Si è presentata una lista civica.

E Povratak (la coalizione dei Serbi del Kosovo presentatasi alle elezioni del 2001, ndr)?

Probabilmente decideranno una settimana prima delle elezioni. L’ultima volta hanno fatto lo stesso. Poi però hanno passato più tempo fuori dall’Assemblea del Kosovo che al suo interno.

Cosa pensi dell’atteggiamento del governo serbo nei confronti del problema del Kosovo?

Il governo serbo può essere un alleato, ma chi ha interesse nel futuro del Kosovo dovrebbe essere qui, non a Belgrado. La lotta politica è difficile, ma devi lottare. Dicono che non dovremmo partecipare alle elezioni. La mia sensazione è che ci sia qualcosa da negoziare prima che venga espressa una decisione finale. Questo qualcosa si chiama decentralizzazione, una manovra che permetta ai Serbi di avere più potere nelle aree nelle quali sono maggioranza.
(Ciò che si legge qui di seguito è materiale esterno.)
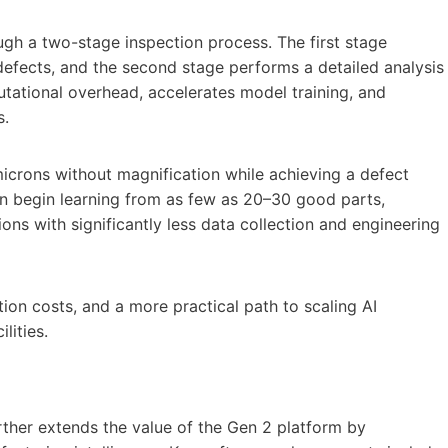
ugh a two-stage inspection process. The first stage
n defects, and the second stage performs a detailed analysis
tational overhead, accelerates model training, and
s.
icrons without magnification while achieving a defect
n begin learning from as few as 20–30 good parts,
ns with significantly less data collection and engineering
ion costs, and a more practical path to scaling AI
lities.
rther extends the value of the Gen 2 platform by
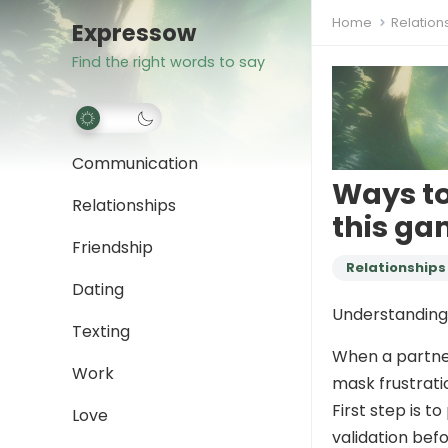
Home
Relation
Expressow
Find the right words to say
Communication
Ways to
Relationships
this ga
Friendship
Relationships
Dating
Understanding 
Texting
When a partner
Work
mask frustrati
First step is t
Love
validation bef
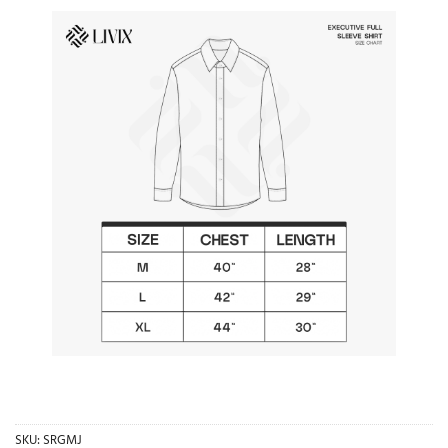
SKU:
SRGMJ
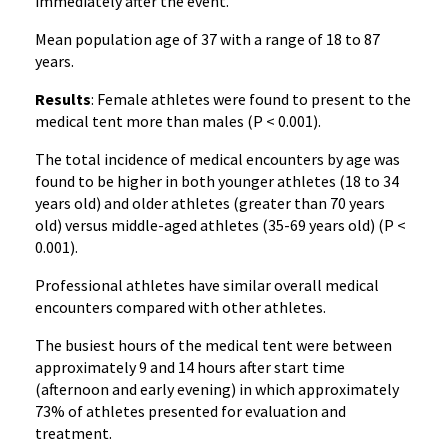
immediately after the event.
Mean population age of 37 with a range of 18 to 87
years.
Results
: Female athletes were found to present to the
medical tent more than males (P < 0.001).
The total incidence of medical encounters by age was
found to be higher in both younger athletes (18 to 34
years old) and older athletes (greater than 70 years
old) versus middle-aged athletes (35-69 years old) (P <
0.001).
Professional athletes have similar overall medical
encounters compared with other athletes.
The busiest hours of the medical tent were between
approximately 9 and 14 hours after start time
(afternoon and early evening) in which approximately
73% of athletes presented for evaluation and
treatment.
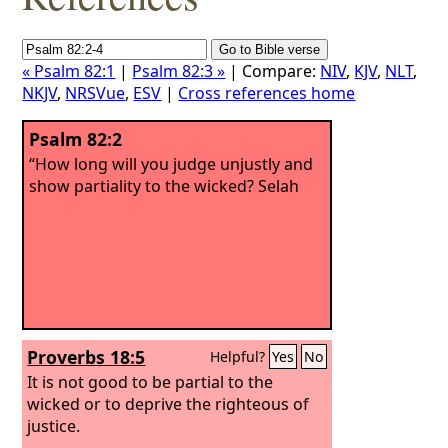
« Psalm 82:1
|
Psalm 82:3 »
| Compare:
NIV
,
KJV
,
NLT
,
NKJV
,
NRSVue
,
ESV
|
Cross references home
Psalm 82:2
“How long will you judge unjustly and
show partiality to the wicked? Selah
Proverbs 18:5
Helpful?
Yes
No
It is not good to be partial to the
wicked or to deprive the righteous of
justice.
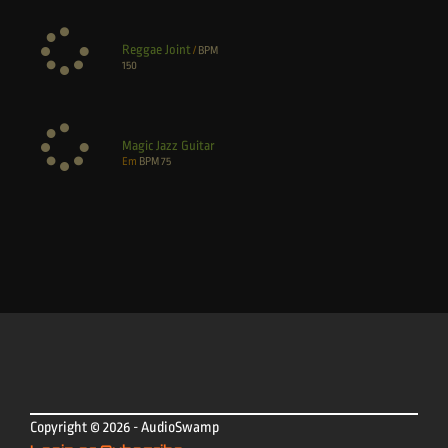
Reggae Joint
/
BPM
150
Magic Jazz Guitar
Em
BPM
75
Copyright © 2026 - AudioSwamp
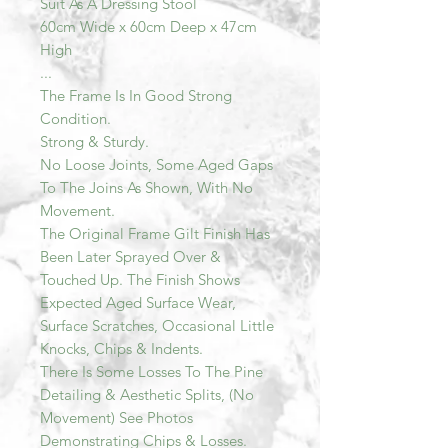
Suit As A Dressing Stool
60cm Wide x 60cm Deep x 47cm
High
...
The Frame Is In Good Strong
Condition.
Strong & Sturdy.
No Loose Joints, Some Aged Gaps
To The Joins As Shown, With No
Movement.
The Original Frame Gilt Finish Has
Been Later Sprayed Over &
Touched Up. The Finish Shows
Expected Aged Surface Wear,
Surface Scratches, Occasional Little
Knocks, Chips & Indents.
There Is Some Losses To The Pine
Detailing & Aesthetic Splits, (No
Movement) See Photos
Demonstrating Chips & Losses.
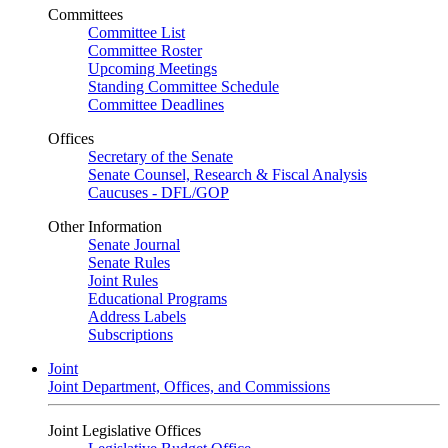
Committees
Committee List
Committee Roster
Upcoming Meetings
Standing Committee Schedule
Committee Deadlines
Offices
Secretary of the Senate
Senate Counsel, Research & Fiscal Analysis
Caucuses - DFL/GOP
Other Information
Senate Journal
Senate Rules
Joint Rules
Educational Programs
Address Labels
Subscriptions
Joint
Joint Department, Offices, and Commissions
Joint Legislative Offices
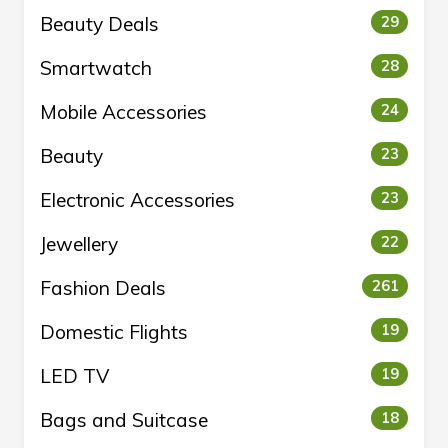
Beauty Deals
29
Smartwatch
28
Mobile Accessories
24
Beauty
23
Electronic Accessories
23
Jewellery
22
Fashion Deals
261
Domestic Flights
19
LED TV
19
Bags and Suitcase
18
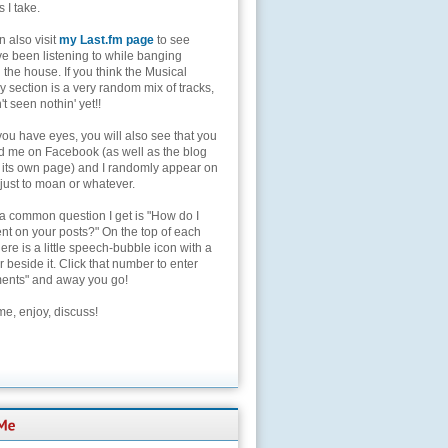
s I take.
 also visit
my Last.fm page
to see
ve been listening to while banging
the house. If you think the Musical
 section is a very random mix of tracks,
't seen nothin' yet!!
you have eyes, you will also see that you
nd me on Facebook (as well as the blog
 its own page) and I randomly appear on
 just to moan or whatever.
 a common question I get is "How do I
t on your posts?" On the top of each
here is a little speech-bubble icon with a
beside it. Click that number to enter
nts" and away you go!
e, enjoy, discuss!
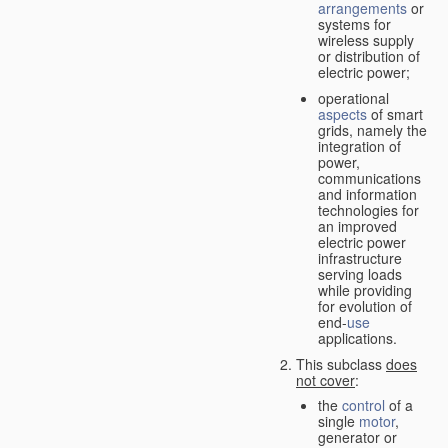
arrangements
or
systems for
wireless supply
or distribution of
electric power;
operational
aspects
of smart
grids, namely the
integration of
power,
communications
and information
technologies for
an improved
electric power
infrastructure
serving loads
while providing
for evolution of
end-
use
applications.
This subclass
does
not cover
:
the
control
of a
single
motor
,
generator or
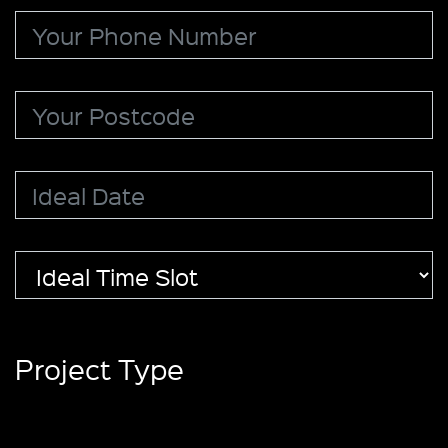
Project Type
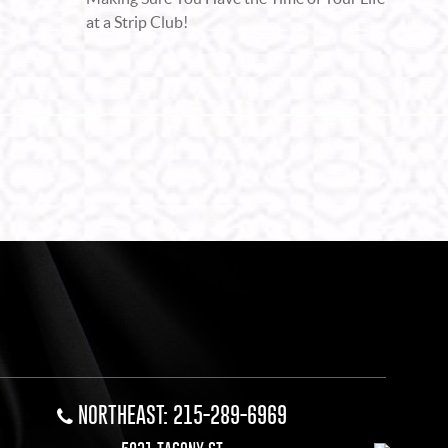
at a Strip Club!
NORTHEAST: 215-289-6969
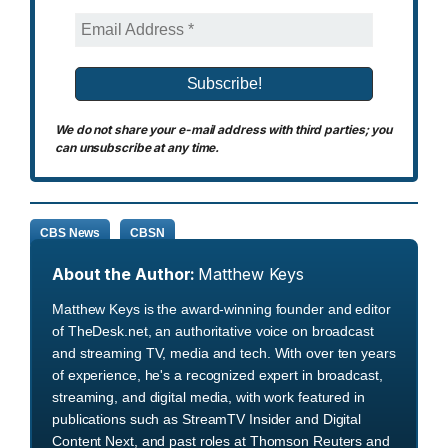
We do not share your e-mail address with third parties; you
can unsubscribe at any time.
CBS News
CBSN
About the Author:
Matthew Keys
Matthew Keys is the award-winning founder and editor
of TheDesk.net, an authoritative voice on broadcast
and streaming TV, media and tech. With over ten years
of experience, he's a recognized expert in broadcast,
streaming, and digital media, with work featured in
publications such as StreamTV Insider and Digital
Content Next, and past roles at Thomson Reuters and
Il piano presentato da Belgrado?

Sì.

E lo status?

Non mi interessa se il Kosovo lo chiamano banana o kiwi. Io voglio che i miei diritti di cittadina siano rispettati, voglio avere un lavoro, acqua e luce per 24 ore al giorno, un sistema sanitario che funzioni. Il Kosovo sarà nell’Unione Europea, e io dovrò competere in questo nuovo mercato del lavoro perché ho delle capacità, non perché sono una Serba del Kosovo.